Stored data entries
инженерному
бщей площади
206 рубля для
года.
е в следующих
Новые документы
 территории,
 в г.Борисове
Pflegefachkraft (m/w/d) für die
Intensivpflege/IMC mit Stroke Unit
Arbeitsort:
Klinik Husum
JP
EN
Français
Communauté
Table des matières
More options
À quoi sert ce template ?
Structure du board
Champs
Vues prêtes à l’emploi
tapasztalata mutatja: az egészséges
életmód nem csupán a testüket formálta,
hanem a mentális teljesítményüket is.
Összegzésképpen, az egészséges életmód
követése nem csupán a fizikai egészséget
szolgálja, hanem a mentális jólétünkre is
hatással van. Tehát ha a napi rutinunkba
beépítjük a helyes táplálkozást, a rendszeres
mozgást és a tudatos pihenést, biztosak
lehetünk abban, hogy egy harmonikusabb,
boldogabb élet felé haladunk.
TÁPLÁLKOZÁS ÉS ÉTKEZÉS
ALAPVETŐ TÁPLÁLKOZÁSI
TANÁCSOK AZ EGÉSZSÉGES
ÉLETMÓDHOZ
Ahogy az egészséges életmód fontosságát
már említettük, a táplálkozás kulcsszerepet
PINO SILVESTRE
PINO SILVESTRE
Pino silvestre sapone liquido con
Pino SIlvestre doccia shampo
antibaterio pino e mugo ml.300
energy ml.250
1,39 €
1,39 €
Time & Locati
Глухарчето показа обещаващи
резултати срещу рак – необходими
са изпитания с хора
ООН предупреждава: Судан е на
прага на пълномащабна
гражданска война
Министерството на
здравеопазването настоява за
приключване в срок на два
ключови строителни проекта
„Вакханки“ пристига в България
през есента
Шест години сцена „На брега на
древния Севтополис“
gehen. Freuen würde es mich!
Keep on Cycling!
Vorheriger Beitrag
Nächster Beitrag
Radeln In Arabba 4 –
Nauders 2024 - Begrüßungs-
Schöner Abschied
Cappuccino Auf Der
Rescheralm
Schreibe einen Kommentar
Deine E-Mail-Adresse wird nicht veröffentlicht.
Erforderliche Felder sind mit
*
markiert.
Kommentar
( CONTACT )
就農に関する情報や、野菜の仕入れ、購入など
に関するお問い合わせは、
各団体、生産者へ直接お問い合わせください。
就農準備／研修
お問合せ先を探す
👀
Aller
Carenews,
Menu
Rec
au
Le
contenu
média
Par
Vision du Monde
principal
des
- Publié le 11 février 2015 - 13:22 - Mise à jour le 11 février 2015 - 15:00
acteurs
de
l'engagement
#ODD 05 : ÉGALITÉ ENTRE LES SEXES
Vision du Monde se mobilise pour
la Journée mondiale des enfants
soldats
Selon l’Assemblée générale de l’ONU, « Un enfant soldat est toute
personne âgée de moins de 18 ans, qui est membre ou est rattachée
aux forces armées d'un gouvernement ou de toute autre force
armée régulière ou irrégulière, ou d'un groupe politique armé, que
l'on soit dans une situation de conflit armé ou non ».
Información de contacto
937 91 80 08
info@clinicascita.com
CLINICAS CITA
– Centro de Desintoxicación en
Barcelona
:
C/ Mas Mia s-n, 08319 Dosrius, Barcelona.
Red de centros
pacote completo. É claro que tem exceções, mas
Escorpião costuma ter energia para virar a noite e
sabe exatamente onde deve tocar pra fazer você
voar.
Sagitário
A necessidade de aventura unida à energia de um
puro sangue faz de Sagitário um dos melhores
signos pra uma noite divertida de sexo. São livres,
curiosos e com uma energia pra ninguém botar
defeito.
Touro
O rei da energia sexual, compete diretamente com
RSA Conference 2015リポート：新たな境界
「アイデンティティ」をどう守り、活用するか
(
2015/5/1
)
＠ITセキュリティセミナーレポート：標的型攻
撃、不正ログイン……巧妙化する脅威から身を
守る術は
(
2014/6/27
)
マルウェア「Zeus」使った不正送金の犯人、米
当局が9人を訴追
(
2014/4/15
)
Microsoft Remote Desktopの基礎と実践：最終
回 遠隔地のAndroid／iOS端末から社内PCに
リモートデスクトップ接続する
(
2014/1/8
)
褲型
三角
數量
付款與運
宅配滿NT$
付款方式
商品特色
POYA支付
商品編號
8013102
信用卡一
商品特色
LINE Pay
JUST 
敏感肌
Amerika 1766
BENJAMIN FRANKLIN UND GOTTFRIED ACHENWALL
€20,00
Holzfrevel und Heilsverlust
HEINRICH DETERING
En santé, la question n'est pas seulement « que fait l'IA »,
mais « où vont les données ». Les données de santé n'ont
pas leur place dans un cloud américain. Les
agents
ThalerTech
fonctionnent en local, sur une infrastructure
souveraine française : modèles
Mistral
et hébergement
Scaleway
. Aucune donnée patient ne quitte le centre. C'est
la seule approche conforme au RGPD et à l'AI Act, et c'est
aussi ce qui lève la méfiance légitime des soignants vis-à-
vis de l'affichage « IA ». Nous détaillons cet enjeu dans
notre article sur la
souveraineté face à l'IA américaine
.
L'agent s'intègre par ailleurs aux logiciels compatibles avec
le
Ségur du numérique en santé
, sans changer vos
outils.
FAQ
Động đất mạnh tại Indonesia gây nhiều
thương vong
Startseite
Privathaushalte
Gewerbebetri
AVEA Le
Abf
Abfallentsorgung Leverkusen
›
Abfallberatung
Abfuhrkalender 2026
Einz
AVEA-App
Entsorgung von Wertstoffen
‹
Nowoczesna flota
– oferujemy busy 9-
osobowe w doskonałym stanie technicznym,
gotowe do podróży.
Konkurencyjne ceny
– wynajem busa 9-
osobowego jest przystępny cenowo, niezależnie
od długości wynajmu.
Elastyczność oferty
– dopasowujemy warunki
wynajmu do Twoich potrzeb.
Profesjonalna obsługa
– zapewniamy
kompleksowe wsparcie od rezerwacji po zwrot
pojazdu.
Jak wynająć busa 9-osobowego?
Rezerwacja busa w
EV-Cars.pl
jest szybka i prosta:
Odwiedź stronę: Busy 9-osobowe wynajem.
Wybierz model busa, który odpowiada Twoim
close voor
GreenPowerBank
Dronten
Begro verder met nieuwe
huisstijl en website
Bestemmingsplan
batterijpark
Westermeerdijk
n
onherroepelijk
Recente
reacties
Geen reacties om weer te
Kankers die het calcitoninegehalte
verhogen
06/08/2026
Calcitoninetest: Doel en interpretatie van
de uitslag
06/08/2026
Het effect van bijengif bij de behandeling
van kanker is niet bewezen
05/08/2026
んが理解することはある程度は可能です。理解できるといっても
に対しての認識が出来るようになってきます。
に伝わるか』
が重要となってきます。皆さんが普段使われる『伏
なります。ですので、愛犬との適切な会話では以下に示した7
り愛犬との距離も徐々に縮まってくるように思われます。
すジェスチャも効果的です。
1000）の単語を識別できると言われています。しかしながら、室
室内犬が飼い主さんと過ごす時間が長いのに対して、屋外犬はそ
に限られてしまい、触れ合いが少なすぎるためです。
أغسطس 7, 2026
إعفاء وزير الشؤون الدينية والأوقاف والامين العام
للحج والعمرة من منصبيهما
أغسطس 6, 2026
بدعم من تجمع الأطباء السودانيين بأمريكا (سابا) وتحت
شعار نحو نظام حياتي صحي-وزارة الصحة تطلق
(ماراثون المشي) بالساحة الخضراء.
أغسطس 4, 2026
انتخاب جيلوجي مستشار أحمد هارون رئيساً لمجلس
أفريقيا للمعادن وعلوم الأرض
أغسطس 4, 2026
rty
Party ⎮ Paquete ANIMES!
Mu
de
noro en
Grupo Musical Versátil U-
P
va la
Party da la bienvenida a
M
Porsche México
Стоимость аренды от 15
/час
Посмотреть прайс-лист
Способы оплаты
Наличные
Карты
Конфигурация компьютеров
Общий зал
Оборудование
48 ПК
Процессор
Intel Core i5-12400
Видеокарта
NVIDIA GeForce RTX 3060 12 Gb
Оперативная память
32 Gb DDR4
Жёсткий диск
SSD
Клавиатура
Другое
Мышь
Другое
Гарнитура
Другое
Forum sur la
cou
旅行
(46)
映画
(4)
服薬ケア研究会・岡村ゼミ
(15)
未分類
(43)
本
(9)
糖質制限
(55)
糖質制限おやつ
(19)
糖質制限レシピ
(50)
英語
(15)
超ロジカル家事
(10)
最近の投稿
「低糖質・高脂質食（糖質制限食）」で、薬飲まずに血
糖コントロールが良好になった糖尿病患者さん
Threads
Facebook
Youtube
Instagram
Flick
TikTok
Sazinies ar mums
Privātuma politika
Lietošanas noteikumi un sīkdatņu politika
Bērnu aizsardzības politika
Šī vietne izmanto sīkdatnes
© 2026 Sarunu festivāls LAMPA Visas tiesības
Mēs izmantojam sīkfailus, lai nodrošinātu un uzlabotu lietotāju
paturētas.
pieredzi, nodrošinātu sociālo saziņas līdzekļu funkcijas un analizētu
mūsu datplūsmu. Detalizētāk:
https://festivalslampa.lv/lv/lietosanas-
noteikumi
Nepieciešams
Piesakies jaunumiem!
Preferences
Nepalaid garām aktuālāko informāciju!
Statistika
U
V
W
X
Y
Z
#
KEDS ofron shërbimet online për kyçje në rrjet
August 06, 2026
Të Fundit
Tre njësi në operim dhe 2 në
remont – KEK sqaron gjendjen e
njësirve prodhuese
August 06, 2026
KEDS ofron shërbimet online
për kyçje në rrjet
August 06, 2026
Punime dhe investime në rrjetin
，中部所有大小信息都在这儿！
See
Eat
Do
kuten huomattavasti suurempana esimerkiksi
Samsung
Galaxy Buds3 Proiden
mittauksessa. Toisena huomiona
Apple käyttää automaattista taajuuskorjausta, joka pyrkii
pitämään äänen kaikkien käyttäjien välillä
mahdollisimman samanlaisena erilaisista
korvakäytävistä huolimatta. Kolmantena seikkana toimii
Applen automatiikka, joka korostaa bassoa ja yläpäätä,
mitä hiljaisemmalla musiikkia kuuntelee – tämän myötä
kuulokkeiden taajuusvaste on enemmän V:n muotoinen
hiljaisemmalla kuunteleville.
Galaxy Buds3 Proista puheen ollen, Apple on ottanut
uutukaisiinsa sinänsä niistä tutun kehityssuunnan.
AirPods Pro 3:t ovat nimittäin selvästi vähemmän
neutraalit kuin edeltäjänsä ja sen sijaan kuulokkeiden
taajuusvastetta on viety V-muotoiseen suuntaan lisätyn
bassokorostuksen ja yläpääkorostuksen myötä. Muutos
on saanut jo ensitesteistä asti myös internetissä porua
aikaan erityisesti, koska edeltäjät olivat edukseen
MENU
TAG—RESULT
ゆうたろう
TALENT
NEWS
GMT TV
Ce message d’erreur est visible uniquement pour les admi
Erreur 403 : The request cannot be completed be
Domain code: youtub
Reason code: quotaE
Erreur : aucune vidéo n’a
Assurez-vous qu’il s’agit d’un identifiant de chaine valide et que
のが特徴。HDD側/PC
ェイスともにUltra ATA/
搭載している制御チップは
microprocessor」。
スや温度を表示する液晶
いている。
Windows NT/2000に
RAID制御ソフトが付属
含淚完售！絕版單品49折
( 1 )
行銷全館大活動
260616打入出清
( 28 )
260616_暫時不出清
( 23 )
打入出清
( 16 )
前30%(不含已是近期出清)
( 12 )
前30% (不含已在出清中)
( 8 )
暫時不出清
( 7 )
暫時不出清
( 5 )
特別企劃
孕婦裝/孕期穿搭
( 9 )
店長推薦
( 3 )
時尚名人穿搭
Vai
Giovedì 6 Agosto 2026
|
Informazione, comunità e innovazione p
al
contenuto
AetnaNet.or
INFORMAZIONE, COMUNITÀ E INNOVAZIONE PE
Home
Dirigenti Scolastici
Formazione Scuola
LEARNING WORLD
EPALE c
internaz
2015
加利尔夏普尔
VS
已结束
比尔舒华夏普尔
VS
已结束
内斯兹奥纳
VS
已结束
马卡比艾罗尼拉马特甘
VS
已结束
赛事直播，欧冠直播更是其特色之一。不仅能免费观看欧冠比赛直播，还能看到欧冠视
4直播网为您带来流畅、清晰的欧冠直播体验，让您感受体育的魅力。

= WRITTEN TASK =
Search the entries for the word "shërbimet", then gather every line that has it.

= EXPECTED OUTPUT =
KEDS ofron shërbimet online për kyçje në rrjet
KEDS ofron shërbimet online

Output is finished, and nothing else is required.